Bu Yingzi, Gao Ruoxi, Zhang Bohan, Zhang Luchen, Sun Duxin
Department of Pharmaceutical Sciences, College of Pharmacy, University of Michigan, Ann Arbor, Michigan 48109, United States.
Department of Electrical Engineering and Computer Science, University of MichiganAnn Arbor, Michigan 48109, United States.
ACS Omega. 2023 Mar 27;8(14):13232-13242. doi: 10.1021/acsomega.3c00160. eCollection 2023 Apr 11.
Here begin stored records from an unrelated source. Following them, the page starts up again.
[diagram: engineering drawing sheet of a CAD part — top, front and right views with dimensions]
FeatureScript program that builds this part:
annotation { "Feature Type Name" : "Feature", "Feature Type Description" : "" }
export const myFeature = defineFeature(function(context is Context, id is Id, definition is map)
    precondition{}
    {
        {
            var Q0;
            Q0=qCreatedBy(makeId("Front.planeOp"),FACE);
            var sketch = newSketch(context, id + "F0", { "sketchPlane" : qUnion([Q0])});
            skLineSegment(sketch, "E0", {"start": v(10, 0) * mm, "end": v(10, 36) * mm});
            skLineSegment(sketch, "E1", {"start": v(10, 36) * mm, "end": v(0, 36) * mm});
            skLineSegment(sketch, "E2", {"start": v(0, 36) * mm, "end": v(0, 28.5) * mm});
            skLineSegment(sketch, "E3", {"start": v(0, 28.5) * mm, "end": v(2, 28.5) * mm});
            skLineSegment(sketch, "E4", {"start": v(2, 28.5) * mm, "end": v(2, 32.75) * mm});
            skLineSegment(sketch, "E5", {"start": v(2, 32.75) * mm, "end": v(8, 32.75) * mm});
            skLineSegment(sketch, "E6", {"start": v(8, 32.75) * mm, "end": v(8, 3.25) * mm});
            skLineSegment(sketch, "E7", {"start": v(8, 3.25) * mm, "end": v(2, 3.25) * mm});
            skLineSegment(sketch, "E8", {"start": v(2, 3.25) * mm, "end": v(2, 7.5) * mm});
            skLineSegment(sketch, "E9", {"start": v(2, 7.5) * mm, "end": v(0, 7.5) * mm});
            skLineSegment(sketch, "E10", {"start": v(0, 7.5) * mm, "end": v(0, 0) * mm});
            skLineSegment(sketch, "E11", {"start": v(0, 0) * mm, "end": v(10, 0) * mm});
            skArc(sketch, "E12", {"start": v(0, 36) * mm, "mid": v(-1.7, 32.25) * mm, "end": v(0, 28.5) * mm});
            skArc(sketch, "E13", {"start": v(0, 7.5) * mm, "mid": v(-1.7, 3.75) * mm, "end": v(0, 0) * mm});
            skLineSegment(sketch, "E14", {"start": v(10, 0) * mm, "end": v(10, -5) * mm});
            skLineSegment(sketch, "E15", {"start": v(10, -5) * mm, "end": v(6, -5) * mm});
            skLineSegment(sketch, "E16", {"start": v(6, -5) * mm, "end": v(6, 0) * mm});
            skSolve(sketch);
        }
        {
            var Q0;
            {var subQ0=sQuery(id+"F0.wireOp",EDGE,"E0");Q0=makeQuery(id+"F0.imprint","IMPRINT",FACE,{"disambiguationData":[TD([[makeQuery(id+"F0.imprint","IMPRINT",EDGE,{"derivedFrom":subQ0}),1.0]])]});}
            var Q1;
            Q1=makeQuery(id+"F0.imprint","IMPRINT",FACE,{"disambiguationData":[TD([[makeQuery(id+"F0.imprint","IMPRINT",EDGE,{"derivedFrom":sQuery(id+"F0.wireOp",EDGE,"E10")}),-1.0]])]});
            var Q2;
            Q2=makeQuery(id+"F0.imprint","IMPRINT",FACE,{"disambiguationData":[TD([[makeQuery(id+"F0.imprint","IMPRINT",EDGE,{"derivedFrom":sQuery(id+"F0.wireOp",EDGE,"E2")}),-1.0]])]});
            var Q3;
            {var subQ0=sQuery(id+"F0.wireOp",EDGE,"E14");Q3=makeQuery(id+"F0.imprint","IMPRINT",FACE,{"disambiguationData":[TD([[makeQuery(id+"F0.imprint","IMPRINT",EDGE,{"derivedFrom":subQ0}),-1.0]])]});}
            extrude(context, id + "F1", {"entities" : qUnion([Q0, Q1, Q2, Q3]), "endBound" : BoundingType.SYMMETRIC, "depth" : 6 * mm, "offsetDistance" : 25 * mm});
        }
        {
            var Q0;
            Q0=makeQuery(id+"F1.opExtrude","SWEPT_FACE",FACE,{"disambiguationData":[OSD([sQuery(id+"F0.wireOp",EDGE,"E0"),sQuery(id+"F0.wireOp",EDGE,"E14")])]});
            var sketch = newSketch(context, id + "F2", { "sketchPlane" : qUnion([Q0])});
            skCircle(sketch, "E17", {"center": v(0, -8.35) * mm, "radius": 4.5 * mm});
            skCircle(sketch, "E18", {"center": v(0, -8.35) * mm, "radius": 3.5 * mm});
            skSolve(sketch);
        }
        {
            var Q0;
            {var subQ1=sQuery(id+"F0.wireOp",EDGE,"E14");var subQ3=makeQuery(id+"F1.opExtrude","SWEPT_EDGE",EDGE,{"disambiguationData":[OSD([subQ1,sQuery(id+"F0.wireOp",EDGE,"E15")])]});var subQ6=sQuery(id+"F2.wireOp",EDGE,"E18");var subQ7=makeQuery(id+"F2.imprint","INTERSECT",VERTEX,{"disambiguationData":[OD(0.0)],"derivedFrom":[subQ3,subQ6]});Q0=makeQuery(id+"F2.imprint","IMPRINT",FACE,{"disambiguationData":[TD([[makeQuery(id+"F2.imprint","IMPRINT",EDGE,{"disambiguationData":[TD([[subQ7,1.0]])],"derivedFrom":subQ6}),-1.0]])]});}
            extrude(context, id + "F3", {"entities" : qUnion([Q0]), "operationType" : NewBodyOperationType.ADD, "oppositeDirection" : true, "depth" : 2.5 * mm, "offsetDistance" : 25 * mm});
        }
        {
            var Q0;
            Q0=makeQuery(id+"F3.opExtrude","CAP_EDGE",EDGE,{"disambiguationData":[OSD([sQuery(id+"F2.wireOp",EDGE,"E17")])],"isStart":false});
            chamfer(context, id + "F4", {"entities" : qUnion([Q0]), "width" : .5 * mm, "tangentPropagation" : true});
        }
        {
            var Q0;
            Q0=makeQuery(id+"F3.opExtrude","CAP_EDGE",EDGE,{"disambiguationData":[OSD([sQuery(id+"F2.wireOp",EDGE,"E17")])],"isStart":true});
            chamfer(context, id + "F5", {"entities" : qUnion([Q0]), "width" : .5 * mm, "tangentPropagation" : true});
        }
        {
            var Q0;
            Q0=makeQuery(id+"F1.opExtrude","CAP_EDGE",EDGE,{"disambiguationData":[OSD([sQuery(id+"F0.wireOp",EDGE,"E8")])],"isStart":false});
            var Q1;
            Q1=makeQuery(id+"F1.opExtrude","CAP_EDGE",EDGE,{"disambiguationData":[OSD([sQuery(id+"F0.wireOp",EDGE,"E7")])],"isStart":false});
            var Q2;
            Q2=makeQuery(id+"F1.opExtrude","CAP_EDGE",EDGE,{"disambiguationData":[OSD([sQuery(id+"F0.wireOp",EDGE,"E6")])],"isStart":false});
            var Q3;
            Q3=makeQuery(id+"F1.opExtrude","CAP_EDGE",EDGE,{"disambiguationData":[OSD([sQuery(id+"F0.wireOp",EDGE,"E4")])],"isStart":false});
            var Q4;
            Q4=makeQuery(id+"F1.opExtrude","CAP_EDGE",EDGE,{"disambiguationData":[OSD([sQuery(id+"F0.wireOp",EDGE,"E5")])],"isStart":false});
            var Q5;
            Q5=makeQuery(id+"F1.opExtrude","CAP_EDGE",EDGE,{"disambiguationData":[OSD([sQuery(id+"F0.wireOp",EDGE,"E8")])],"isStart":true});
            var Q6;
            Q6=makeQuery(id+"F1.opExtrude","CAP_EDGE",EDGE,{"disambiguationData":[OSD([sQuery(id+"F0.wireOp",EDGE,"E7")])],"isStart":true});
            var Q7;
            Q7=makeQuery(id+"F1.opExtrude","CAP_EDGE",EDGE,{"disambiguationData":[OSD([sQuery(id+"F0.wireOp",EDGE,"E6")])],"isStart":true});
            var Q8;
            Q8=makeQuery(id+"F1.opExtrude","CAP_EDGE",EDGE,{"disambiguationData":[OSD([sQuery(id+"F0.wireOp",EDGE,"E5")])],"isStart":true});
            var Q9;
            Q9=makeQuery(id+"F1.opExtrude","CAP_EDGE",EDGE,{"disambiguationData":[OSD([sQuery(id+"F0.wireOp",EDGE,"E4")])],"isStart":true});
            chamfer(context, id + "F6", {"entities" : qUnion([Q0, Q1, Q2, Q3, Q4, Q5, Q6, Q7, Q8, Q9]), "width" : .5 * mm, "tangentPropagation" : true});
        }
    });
The discovery of new drug candidates to inhibit an intended target is a complex and resource-consuming process. A machine learning (ML) method for predicting drug-target interactions (DTI) is a potential solution to improve the efficiency. However, traditional ML approaches have limitations in accuracy. In this study, we developed a novel ensemble model CoGT for DTI prediction using multilayer perceptron (MLP), which integrated graph-based models to extract non-Euclidean molecular structures and large pretrained models, specifically chemBERTa, to process simplified molecular input line entry systems (SMILES). The performance of CoGT was evaluated using compounds inhibiting four Janus kinases (JAKs). Results showed that the large pretrained model, chemBERTa, was better than other conventional ML models in predicting DTI across multiple evaluation metrics, while the graph neural network (GNN) was effective for prediction on imbalanced data sets. To take full advantage of the strengths of these different models, we developed an ensemble model, CoGT, which outperformed other individual ML models in predicting compounds' inhibition on different isoforms of JAKs. Our data suggest that the ensemble model CoGT has the potential to accelerate the process of drug discovery.
发现用于抑制目标靶点的新药候选物是一个复杂且耗费资源的过程。一种用于预测药物 - 靶点相互作用(DTI)的机器学习(ML)方法是提高效率的潜在解决方案。然而,传统的ML方法在准确性方面存在局限性。在本研究中,我们使用多层感知器(MLP)开发了一种用于DTI预测的新型集成模型CoGT,该模型整合了基于图的模型以提取非欧几里得分子结构,并使用大型预训练模型,特别是chemBERTa,来处理简化分子输入线性表系统(SMILES)。使用抑制四种 Janus 激酶(JAKs)的化合物对CoGT的性能进行了评估。结果表明,在多个评估指标上,大型预训练模型chemBERTa在预测DTI方面优于其他传统ML模型,而图神经网络(GNN)在不平衡数据集的预测上很有效。为了充分利用这些不同模型的优势,我们开发了一个集成模型CoGT,它在预测化合物对不同JAK异构体的抑制作用方面优于其他单个ML模型。我们的数据表明,集成模型CoGT有加速药物发现过程的潜力。